Mary Cate Pugh ’23 volunteering at Crowded Closet

Greta Stanier, Reporter

During the pandemic, City High’s clubs have been faced with many obstacles and challenges. Safety issues regarding COVID-19 have caused clubs to change the way they meet and conduct their activities. 

Interact club, a club devoted to volunteering and community service, has been confronted with the question of how to volunteer in the community and connect with organizations while staying safe.  

“As much as I love doing interactive stuff and being more active, It’s kind of hard to do those things while trying to keep everyone safe,” Melanie Tran-Duong ‘21, one of the leaders of Interact Club, said. “There’s still a pandemic going on, so we don’t want to just get together and volunteer, because I don’t think that would be really helping people as much as it’s hurting people.” 

Many aspects of volunteering and community service have been altered due to the pandemic. 

“Being in person and being able to interact with people that you don’t know has changed,” Ella Fast ‘23, a member of Interact Club said. “For example, before COVID-19, I was able to go to different places, like the animal shelter, and interact with people that I don’t normally talk to, but now it’s a lot harder to interact with those people.”

Interact club has struggled in finding as many opportunities to reach out in the community. 

We do so many group activities, group projects, and we go out into the community, so it has been very difficult to maintain a high level of activity. Many places are no longer offering volunteer opportunities,” Dr. Humston, the advisor of the club said.

Despite these challenges, Interact Club has been making things work. The club meets online every week and has made it possible for both online and hybrid students to participate in their activities. 

“We’ve been sharing ideas of how we can help the community, and staying in touch with each other. It’s important to keep in mind that everybody’s going through different stuff,” Fast said.  

The club has found ways to safely do community service and has enjoyed getting together in small groups, while socially distant. In the fall, the club got together to clean up trash around City High. In the winter, club members individually made fleece tie blankets that were donated to the Crisis center.

 “We have taken some of our activities and divided them up for students to work independently on them.

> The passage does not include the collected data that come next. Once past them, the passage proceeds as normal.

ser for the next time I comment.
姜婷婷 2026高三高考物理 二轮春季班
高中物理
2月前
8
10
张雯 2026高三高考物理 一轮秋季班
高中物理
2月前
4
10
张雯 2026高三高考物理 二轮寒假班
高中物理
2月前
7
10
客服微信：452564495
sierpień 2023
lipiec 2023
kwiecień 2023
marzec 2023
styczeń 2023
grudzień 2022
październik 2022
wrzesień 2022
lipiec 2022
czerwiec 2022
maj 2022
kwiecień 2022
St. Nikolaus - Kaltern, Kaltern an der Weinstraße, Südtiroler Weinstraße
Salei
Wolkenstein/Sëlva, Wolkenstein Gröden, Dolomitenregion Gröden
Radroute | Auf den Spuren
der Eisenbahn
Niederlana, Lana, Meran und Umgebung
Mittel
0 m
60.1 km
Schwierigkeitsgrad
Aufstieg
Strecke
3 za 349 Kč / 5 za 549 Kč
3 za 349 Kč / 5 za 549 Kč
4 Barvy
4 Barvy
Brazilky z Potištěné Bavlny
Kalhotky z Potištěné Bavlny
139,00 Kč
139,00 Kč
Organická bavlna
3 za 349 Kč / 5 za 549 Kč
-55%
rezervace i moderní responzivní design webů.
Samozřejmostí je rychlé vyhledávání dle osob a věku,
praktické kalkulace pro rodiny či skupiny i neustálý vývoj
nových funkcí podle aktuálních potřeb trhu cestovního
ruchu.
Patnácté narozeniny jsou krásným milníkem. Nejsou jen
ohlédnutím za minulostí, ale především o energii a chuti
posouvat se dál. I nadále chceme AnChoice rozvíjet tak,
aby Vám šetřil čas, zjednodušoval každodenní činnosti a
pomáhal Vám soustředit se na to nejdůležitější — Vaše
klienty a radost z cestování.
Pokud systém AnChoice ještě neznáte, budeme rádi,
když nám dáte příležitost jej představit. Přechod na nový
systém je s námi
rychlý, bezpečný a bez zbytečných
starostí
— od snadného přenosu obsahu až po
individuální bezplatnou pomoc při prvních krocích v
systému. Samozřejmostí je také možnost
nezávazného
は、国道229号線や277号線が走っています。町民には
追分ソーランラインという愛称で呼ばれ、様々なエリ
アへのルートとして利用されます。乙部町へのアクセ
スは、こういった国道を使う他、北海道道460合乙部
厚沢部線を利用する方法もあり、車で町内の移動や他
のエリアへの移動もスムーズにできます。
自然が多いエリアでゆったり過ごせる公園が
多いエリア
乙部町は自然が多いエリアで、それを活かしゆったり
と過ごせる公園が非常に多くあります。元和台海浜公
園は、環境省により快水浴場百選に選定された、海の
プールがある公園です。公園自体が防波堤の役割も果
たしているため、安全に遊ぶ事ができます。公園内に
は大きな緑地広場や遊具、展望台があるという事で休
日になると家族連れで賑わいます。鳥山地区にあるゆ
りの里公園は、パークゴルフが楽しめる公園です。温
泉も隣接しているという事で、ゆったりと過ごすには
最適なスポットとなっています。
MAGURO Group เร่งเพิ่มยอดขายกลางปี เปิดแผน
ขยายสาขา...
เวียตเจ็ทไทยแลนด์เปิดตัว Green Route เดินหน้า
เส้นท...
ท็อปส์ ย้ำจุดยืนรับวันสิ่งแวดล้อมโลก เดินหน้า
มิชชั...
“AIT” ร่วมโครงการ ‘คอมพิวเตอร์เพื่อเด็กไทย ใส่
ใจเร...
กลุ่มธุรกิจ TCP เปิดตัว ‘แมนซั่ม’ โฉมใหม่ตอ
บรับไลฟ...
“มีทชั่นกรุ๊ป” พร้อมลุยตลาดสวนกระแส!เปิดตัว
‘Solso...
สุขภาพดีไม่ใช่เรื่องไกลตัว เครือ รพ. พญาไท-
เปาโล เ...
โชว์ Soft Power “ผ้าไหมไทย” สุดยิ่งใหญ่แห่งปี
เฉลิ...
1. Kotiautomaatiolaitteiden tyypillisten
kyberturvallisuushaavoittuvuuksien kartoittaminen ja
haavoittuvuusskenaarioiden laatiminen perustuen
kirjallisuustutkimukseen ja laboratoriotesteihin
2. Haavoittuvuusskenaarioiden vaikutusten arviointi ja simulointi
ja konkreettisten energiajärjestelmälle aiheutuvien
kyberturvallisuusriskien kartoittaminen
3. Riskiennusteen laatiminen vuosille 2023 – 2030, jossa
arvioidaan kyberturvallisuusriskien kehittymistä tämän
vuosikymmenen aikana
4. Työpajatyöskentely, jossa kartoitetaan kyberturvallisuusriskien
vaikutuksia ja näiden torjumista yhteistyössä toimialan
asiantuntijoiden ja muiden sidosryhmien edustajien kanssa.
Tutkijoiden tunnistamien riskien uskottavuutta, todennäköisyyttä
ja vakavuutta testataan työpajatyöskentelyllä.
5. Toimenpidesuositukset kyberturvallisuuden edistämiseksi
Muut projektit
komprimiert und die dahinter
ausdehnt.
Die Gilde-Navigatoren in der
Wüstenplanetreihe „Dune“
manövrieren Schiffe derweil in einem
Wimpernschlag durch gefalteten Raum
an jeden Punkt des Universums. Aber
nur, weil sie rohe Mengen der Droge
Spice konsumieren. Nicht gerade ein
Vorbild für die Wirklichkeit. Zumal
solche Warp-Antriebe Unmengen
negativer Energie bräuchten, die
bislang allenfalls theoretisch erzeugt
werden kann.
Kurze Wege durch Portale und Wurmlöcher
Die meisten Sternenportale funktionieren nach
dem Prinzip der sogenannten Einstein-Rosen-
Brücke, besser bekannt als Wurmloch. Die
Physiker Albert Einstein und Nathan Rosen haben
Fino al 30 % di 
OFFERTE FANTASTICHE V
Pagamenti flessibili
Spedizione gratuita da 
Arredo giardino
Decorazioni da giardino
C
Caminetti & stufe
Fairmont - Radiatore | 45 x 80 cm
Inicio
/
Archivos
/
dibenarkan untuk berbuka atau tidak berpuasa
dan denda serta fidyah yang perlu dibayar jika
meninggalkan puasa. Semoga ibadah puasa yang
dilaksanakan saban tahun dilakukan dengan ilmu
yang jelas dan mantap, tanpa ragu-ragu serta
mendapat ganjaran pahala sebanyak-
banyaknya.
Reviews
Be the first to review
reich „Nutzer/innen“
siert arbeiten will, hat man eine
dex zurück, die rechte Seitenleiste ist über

They have done a great job of seeking out opportunities,” Dr. Humston said.

In November, the club set up a canned food drive. However, they were unable to collect many donations due to the fact that ICCSD moved back to a fully online model. The club is planning to extend the drive in the future. 

While collecting donations for the canned food drive, the club found it difficult to reach as many people. 

“The food drive was hard because we were trying to figure out a way that online students would be able to donate as well,” Fast said. “We were trying to figure out how people can drop things off at a certain time or another kind of system.” 

As for Interact Club’s upcoming plans, the club is organizing their annual Matchomatics fundraiser. According to Tran-Duong, the club also hopes to do more small group activities, like another trash cleanup. 

“I feel like we’re just moving as things go, just playing it by ear and moving along with what is happening because it’s kind of hard to predict what will happen in the future” Tran-Duong explained. 

Even though the pandemic has caused issues for Interact Club, their mission of community service has been increasingly important.

  “Volunteering and service [are] so focused on community good,” Dr. Humston said. “I have learned just how much we need to be together and how much we really need community.” 

 As the club continues to help out in the community, its members have learned a lot. 

“Doing your best to help people, especially in times of hardship for the greater community, it’s even more important in times like these,” Fast said.